Inforakyat.id – Lonjakan restitusi pajak yang mencapai Rp144,38 triliun pada triwulan I tahun 2025, dengan restitusi PPN senilai Rp113,29 triliun, memicu sorotan tajam. Restitusi PPN dari sektor komoditas, khususnya batubara, menjadi perhatian utama. Mengapa perusahaan tambang batubara menerima restitusi PPN yang begitu besar, sementara potensi penerimaan negara justru menguap?
Ekspor batubara Indonesia pada semester I 2025 mencapai 238 juta ton dari total produksi 357,6 juta ton, atau sekitar 66,6%. Walaupun belum ada data resmi mengenai nilai restitusi PPN batubara, diperkirakan lebih dari 50% restitusi berasal dari sektor ini. Dengan penjualan lokal hanya 33,4%, potensi PPN Masukan batubara diperkirakan mencapai Rp85 triliun.

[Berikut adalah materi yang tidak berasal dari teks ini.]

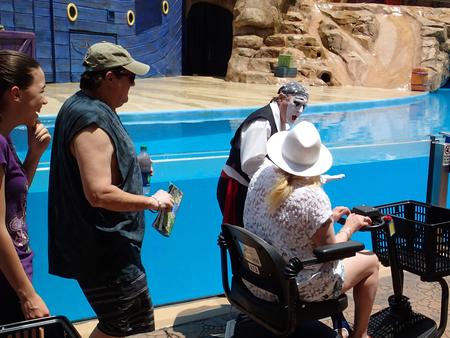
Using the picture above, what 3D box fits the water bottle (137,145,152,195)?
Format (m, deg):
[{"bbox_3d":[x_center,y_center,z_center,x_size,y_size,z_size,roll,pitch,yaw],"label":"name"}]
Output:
[{"bbox_3d":[-0.381,0.002,2.650,0.070,0.235,0.070,0,9,0],"label":"water bottle"}]

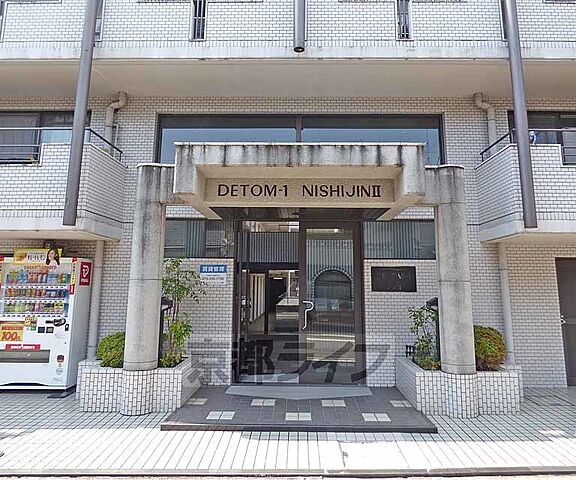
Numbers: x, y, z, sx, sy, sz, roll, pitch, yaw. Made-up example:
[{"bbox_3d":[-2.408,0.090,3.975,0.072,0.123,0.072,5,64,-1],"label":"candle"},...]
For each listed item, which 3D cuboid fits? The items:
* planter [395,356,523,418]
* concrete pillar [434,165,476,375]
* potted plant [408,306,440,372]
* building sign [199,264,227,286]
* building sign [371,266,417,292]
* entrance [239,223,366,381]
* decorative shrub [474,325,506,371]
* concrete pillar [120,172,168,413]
[{"bbox_3d":[2.332,1.935,4.641,1.466,0.493,1.047,0,-7,0],"label":"planter"},{"bbox_3d":[2.161,0.371,4.521,0.385,2.597,0.385,0,-7,0],"label":"concrete pillar"},{"bbox_3d":[1.891,1.321,4.755,0.447,0.849,0.402,0,-7,0],"label":"potted plant"},{"bbox_3d":[-1.152,0.542,5.335,0.416,0.298,0.022,0,-7,0],"label":"building sign"},{"bbox_3d":[1.637,0.608,5.321,0.683,0.381,0.035,0,-7,0],"label":"building sign"},{"bbox_3d":[0.170,0.936,5.422,2.018,2.505,0.180,0,-8,1],"label":"entrance"},{"bbox_3d":[2.701,1.467,4.726,0.553,0.603,0.543,0,-7,0],"label":"decorative shrub"},{"bbox_3d":[-1.854,0.586,4.525,0.412,3.080,0.412,0,-7,0],"label":"concrete pillar"}]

Sebelum adanya perubahan regulasi, barang hasil pertambangan yang diambil langsung dari sumbernya bukan merupakan objek PPN. Artinya, PPN yang dibayarkan perusahaan tambang kepada pemasok atas pembelian barang atau jasa untuk kegiatan tambang tidak dapat direstitusi atau dikreditkan. PPN ini menjadi biaya produksi, mengurangi laba usaha, dan secara langsung menambah penerimaan negara sebesar Rp85 triliun.

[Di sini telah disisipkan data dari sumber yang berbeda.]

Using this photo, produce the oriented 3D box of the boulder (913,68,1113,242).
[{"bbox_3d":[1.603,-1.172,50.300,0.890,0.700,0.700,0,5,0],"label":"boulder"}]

Namun, sejak 1 April 2022, Undang-Undang Nomor 7 Tahun 2021 tentang Harmonisasi Peraturan Perpajakan (UU HPP) mengubah status hasil tambang menjadi objek PPN. Perubahan ini berdampak signifikan, membuat PPN Masukan pada perusahaan tambang menjadi dapat dikreditkan. Karena penjualan lokal batubara hanya 33,4%, PPN Masukan menjadi lebih besar dari PPN Keluaran, sehingga perusahaan tambang berhak atas restitusi PPN. Kondisi ini menimbulkan pertanyaan besar mengenai efektivitas kebijakan dan potensi kehilangan penerimaan negara.